Solid-State Structure of Xanthine Determined by a Combination of 3D Electron Diffraction, Powder X-ray Diffraction, and DFT-D Calculations

In the crystalline state, xanthine plays a significant role in several biological systems. For example, pathological crystallization of xanthine causes renal stones in humans and bladder stones in cats and dogs, while xanthine crystals can also serve as functional optical materials, including their role as reflective mirrors in the eye-like organs of certain insects. To understand the role of crystalline xanthine in such biological processes and functions, knowledge of the crystal structure is essential.
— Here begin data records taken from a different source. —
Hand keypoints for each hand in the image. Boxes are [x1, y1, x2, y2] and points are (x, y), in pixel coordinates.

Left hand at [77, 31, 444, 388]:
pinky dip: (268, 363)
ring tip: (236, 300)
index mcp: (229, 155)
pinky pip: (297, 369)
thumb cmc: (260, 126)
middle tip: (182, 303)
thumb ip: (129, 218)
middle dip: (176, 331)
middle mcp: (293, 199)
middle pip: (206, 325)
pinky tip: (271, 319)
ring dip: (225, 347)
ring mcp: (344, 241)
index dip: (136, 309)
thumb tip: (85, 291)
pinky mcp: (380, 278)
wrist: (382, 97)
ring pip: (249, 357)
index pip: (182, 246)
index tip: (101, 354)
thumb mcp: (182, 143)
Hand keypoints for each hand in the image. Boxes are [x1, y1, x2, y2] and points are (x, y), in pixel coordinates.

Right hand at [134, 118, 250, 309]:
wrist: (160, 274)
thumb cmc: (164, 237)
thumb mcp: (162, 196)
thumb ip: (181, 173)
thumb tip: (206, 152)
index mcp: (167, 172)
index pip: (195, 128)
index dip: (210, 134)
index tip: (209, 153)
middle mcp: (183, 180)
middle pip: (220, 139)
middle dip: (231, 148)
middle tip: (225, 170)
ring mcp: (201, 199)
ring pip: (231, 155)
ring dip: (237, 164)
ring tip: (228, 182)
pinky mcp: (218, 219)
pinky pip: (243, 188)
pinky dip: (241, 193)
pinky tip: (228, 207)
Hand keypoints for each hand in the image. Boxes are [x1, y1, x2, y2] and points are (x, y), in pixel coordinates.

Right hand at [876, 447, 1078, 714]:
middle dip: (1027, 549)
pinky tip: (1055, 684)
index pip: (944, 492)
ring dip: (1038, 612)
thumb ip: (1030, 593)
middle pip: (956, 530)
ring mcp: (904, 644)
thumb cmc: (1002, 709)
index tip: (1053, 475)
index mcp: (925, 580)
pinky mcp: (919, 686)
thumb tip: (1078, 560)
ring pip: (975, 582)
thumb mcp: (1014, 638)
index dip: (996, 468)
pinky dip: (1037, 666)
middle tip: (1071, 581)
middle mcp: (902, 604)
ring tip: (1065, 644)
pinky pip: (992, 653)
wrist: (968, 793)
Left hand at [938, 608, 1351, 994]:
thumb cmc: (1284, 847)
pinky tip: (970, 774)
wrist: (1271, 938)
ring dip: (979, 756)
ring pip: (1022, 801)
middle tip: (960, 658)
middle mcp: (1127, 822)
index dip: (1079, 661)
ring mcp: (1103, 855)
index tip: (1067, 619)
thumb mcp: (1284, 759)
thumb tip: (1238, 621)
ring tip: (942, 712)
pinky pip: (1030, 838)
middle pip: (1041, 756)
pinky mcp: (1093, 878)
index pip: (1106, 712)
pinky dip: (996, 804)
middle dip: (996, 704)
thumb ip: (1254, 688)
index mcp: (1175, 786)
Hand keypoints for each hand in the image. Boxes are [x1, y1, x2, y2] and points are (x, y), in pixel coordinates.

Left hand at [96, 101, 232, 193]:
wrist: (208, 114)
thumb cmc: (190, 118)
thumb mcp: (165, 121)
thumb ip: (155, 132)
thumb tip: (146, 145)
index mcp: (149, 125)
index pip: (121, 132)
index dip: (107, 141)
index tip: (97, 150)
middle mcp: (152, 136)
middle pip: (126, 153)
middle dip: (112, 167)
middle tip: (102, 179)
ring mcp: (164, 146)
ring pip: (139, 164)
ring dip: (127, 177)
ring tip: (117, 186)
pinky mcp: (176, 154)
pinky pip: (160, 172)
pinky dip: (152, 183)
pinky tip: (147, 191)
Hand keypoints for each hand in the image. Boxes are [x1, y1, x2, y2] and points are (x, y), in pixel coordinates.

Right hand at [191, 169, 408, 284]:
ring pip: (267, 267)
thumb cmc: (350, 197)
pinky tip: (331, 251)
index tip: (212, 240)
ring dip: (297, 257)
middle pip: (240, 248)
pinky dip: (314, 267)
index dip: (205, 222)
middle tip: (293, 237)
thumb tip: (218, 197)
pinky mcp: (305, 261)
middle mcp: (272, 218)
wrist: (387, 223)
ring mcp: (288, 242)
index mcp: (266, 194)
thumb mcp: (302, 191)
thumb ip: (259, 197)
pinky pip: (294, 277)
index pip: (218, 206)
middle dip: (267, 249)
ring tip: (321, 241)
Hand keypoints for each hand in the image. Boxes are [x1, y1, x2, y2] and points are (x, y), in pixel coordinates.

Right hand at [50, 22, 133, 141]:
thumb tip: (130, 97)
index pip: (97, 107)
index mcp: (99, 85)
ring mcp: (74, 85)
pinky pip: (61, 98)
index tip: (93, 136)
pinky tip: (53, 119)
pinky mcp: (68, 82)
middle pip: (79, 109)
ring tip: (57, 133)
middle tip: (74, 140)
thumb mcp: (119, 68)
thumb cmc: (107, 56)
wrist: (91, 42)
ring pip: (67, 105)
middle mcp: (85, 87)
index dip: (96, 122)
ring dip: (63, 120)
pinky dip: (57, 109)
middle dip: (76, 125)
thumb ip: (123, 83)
However, crystal structure determination has so far proved elusive, as xanthine is recalcitrant to the formation of crystals suitable for single-crystal XRD, and severe preferred orientation in powder samples of xanthine has prevented structure determination from powder XRD data. Here we report the crystal structure of xanthine based on the analysis of 3D electron diffraction (3D-ED) data recorded for microcrystals in a powder sample, in conjunction with periodic DFT-D calculations and the analysis of powder XRD data. In common with certain other purines, the crystal structure of xanthine is a layered structure containing planar hydrogen-bonded sheets in which all hydrogen-bond donor and acceptor groups are engaged in intermolecular hydrogen bonds. Considering the tautomeric form of xanthine in the crystal structure, analysis of the 3D-ED data supports the presence of the N7H tautomer (the tautomer of lowest energy for an isolated xanthine molecule). However, the corresponding crystal structure containing the N9H tautomer is essentially isostructural, as it differs from the structure containing the N7H tautomer only in the position of the H atom within each intermolecular N–H···N hydrogen bond in the structure. Interestingly, the difference in energy (per molecule of xanthine) between the crystal structures containing the N7H and N9H tautomers is significantly lower than the difference in energy of an isolated xanthine molecule in the N7H and N9H tautomers.

While crystalline xanthine plays a significant role in several biological systems, determination of the crystal structure of xanthine has hitherto proved elusive. This paper reports the crystal structure determination of xanthine, based on the analysis of 3D electron diffraction data in conjunction with periodic DFT-D calculations and analysis of powder X-ray diffraction data.